Performance: non-scientific installworld time measurement shows no significant change,for some Peter hardware on stock kernel:
# time make installworld > /dev/null 210.44 real 35.61 user 59.47 sys
on the same hardware with patch applied:
# time make installworld > /dev/null 207.66 real 35.93 user 58.68 sys
Known issues and parts not done:
Jeff' concern is that the patch increases contention on vm_page_queue_lock, that is already highly contented. See sysbench graph above.
Currently, the behaviour of the system when appending to the file is the same as if the file is created, then extended, mmaped into address space and then mapped area is filled. It is known that this caused severe file fragmentation, since buf clustering code does not see adjusted writes. Something similar for VOP_REALLOCBLKS ought to be implemented for page flushes.
On the other hand, we have measured the current situation, and it is not much worse that for unpatched kernel. Patch contains the sequential write detection code. vm6 branch contains the UFS fragmentation measurement tool, see tools/tools/ufs/fragc. We run the following load:
> I create some 200 files of various size in 1k increments.
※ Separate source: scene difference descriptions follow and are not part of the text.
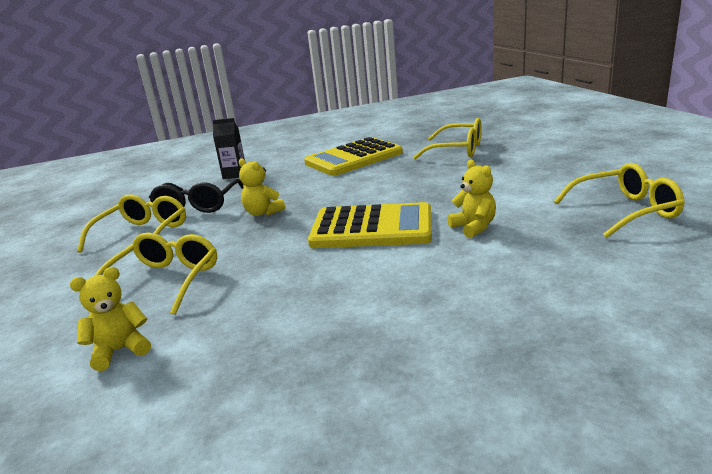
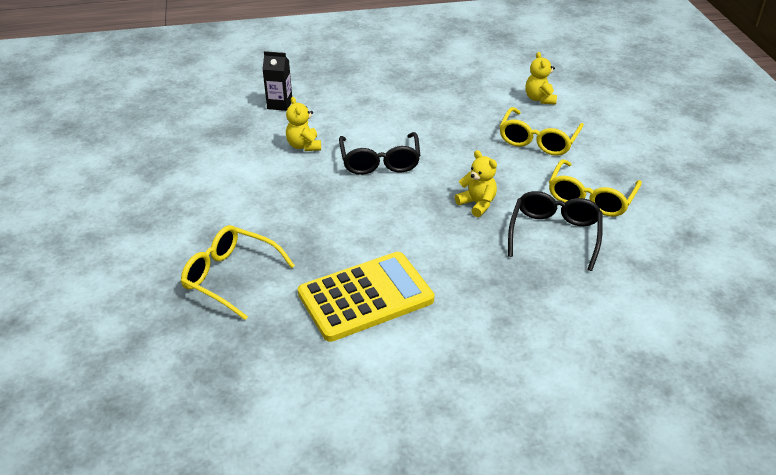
camera: 175 degrees left, 15 degrees up
yellow teddy bear [70,267,151,371] -> yellow teddy bear turned 105 degrees clockwise [525,52,557,105]
black carton [213,118,245,179] -> black carton moved to [263,51,292,111]
yellow calculator [308,202,432,248] -> black glasses [339,132,420,175]
yellow glasses [554,163,685,238] -> none

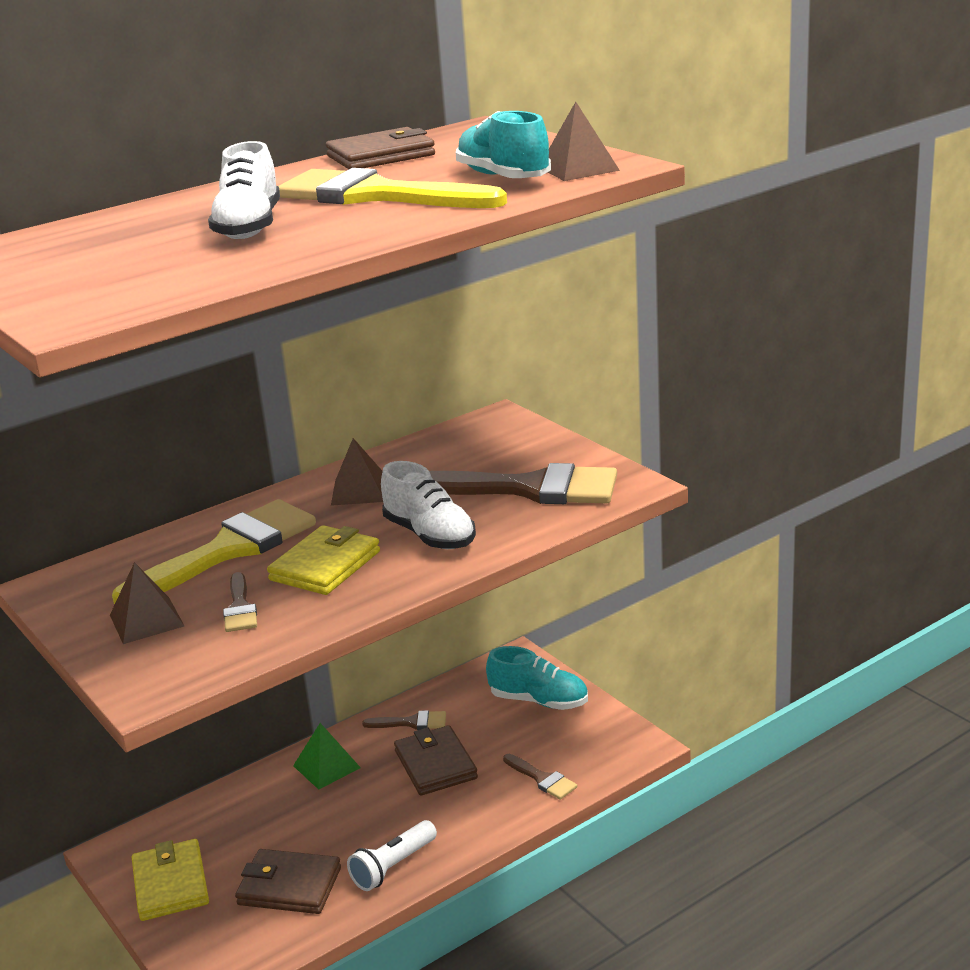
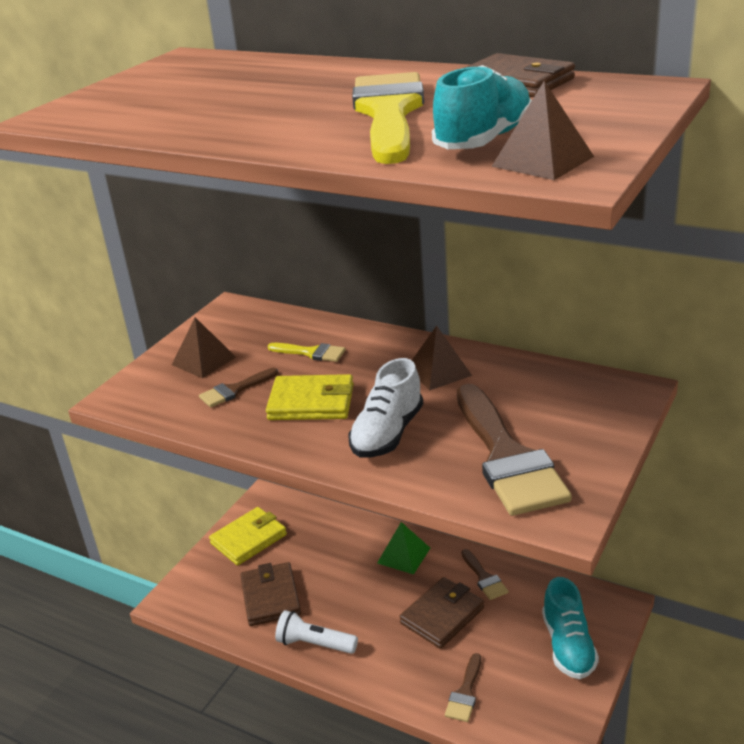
camera: 65 degrees right, 5 degrees up
yellow brush [112,499,316,604] -> yellow brush [268,343,346,362], size x0.46
white shoe [208,141,280,239] -> none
I then have > 60 threads that copy the files to a new location, in parallel. The > files in the new location are then deleted. This is repeated 50 times. > Finally the original files are copied to a new location and the > originals are deleted.
The measurement of the fragmentation with use of fragc shown that both unpatched and patched kernel give fragmentation <0.2%, with some variations +/- 40% of absolute value on each side.
Filesystem full handling
Similar to the item #2, the mode of operation makes it very hard to inform write(2) callers on the free space exhaustion.
This could be fixed by tracking the space (not) claimed by VOP_EXTEND on the per-fs basis.
Swap-backed md deadlock
Swap-backed md is deadlock-prone. When a page is not present in the swap object, vm_page_grab() is called. On the low free pages condition, it VM_WAITs. On the other hand, pageout daemon may need to flush a page belonging to the md swap object, causing producer/consumer deadlock. Page greatly increases the chances of hitting the issue. Some mitigation is presented in the patch, cleaning the dirtyfied pages immediately on low memory condition.
Rangelocks implementation is not optimal
Rangelocks are implemented by msleep and mutex, suffering from the same double-wait queue inefficiency as old sx and lockmgr.
fsync(2) and O_SYNC efficiency
fsync(2) and O_SYNC are implemented by vm_object_page_clean() for now. vm_object_page_clean() was rewritten recently.
Possible opt-in for vmio from fs
I think that new i/o path should be explicitely allowed by mnt_kern_flags bit.